**Work task**: Rewrite the listing below, changing every "series" to "data set" and leaving everything else as it is. Leave the pictures out of your version.

**Data extract**:
***
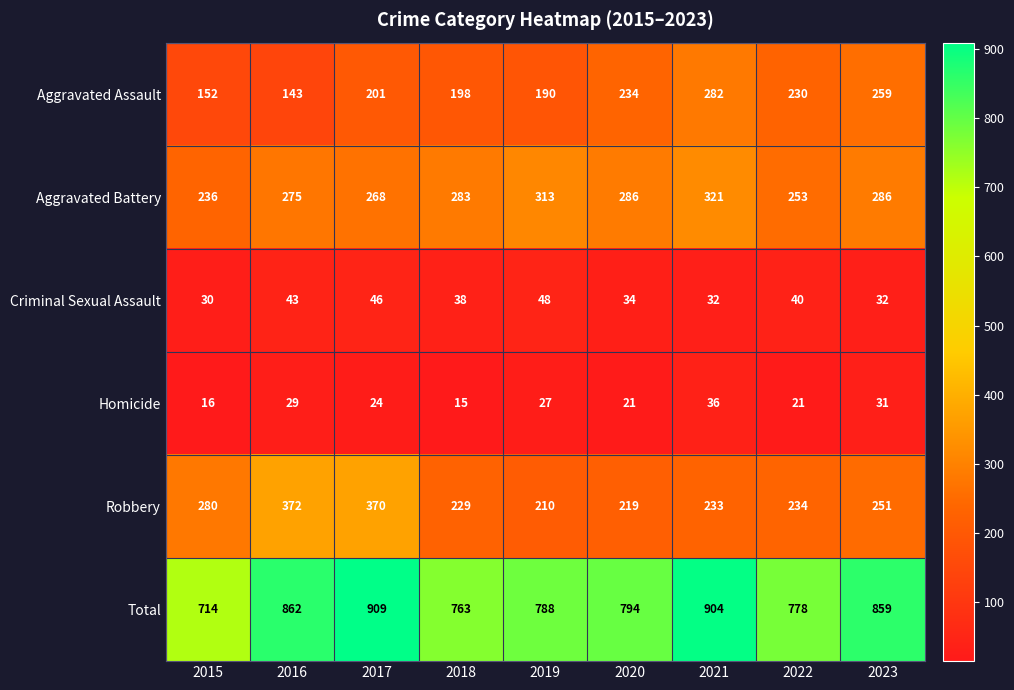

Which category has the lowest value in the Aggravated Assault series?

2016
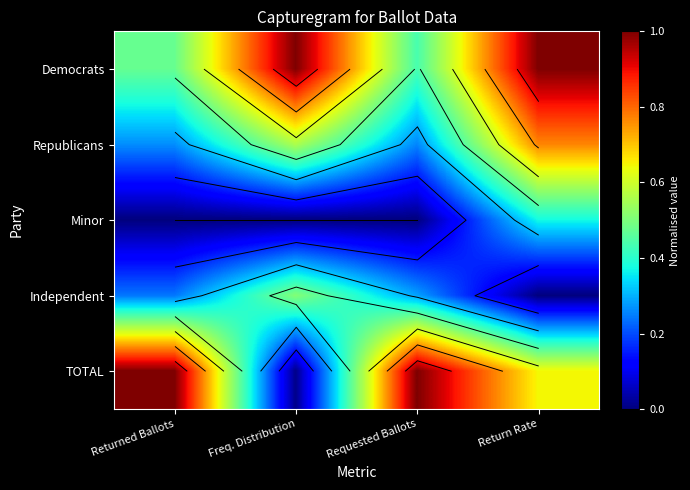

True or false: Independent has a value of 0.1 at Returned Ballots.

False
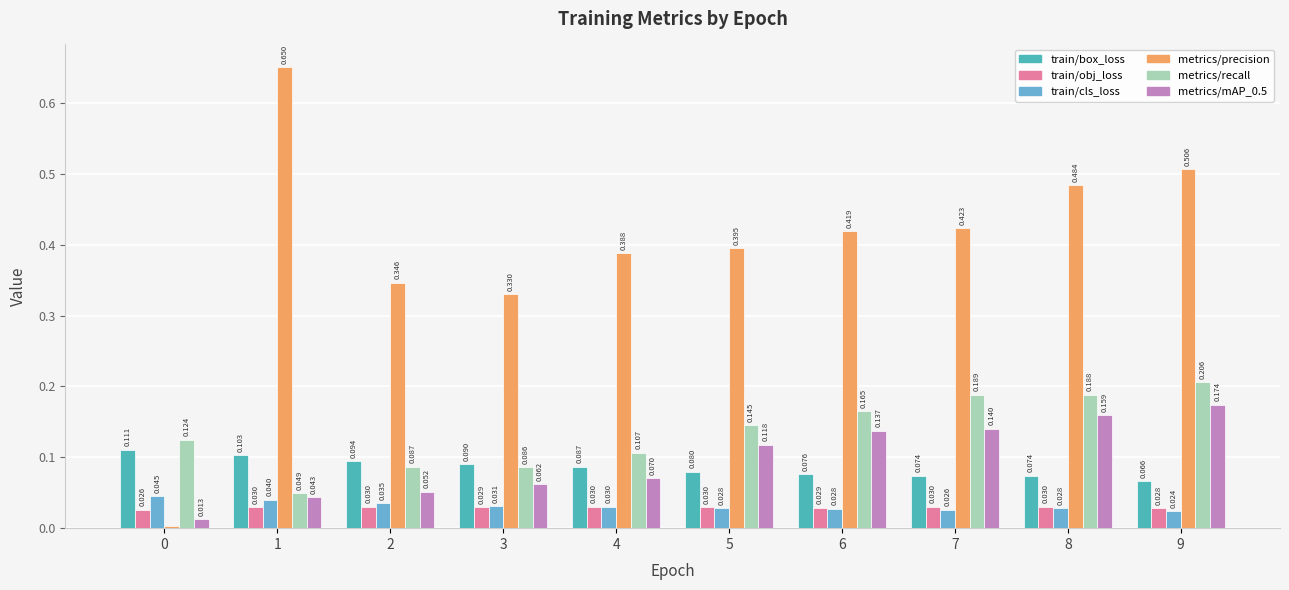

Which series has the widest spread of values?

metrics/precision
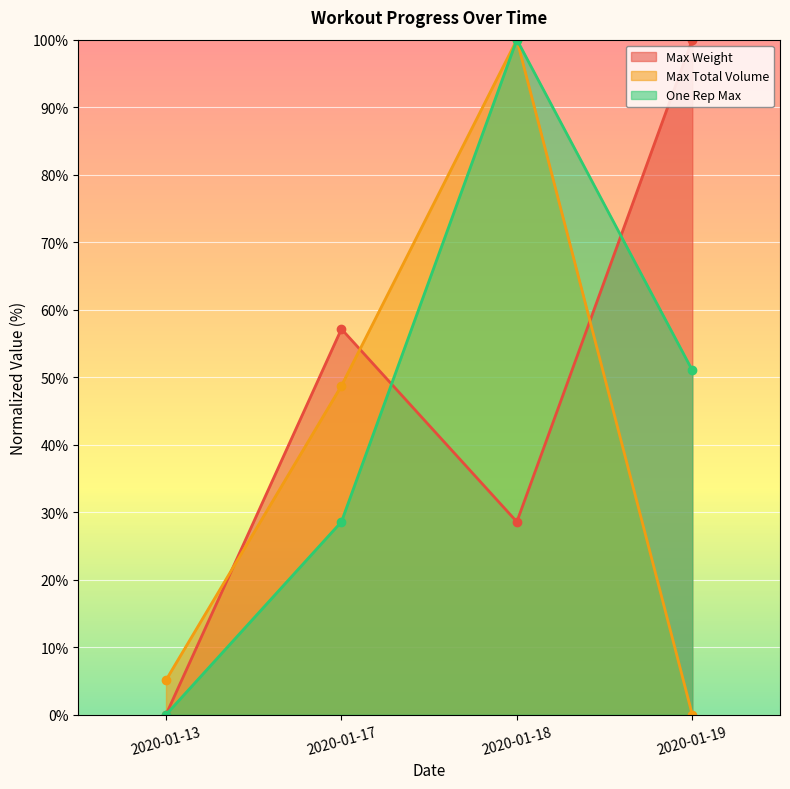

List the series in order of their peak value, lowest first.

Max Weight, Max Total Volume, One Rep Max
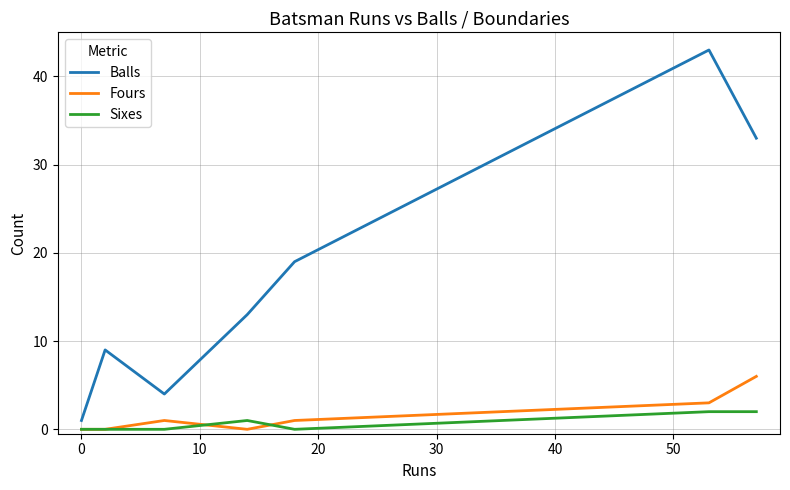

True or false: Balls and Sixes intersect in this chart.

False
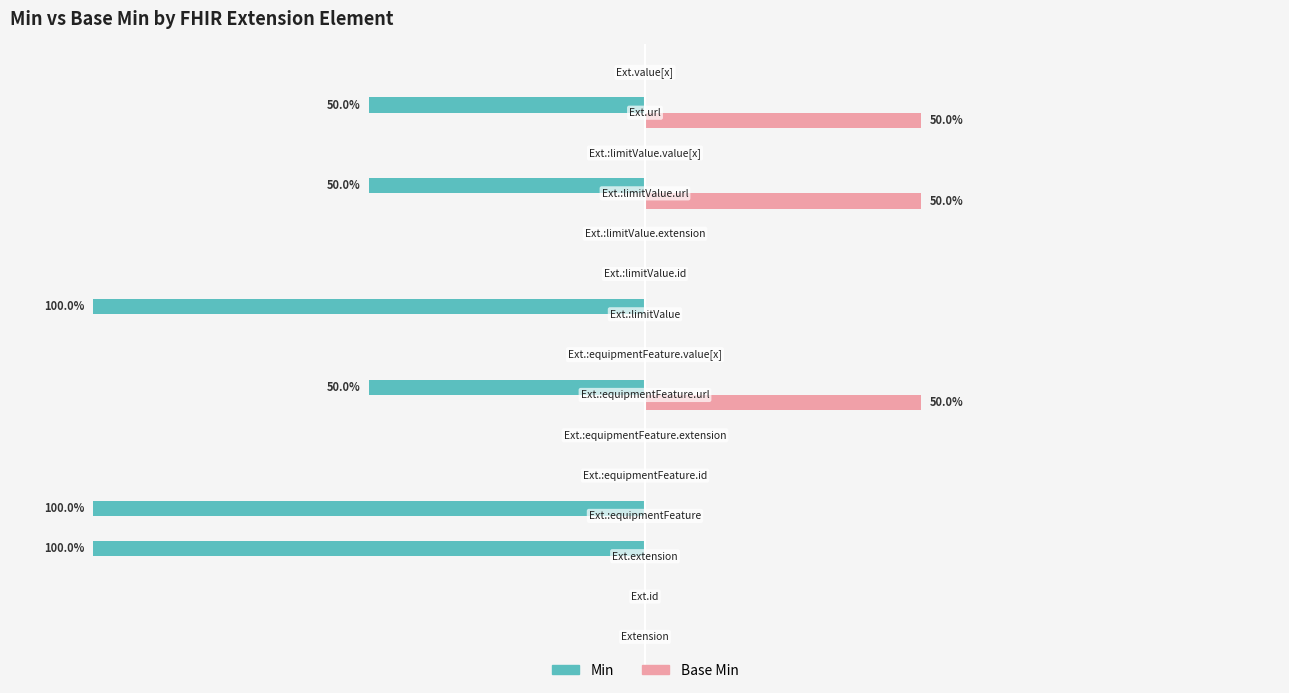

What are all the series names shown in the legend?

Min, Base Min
***
**Result below**:
Which category has the lowest value in the Aggravated Assault data set?

2016

True or false: Independent has a value of 0.1 at Returned Ballots.

False

Which data set has the widest spread of values?

metrics/precision

List the data set in order of their peak value, lowest first.

Max Weight, Max Total Volume, One Rep Max

True or false: Balls and Sixes intersect in this chart.

False

What are all the data set names shown in the legend?

Min, Base Min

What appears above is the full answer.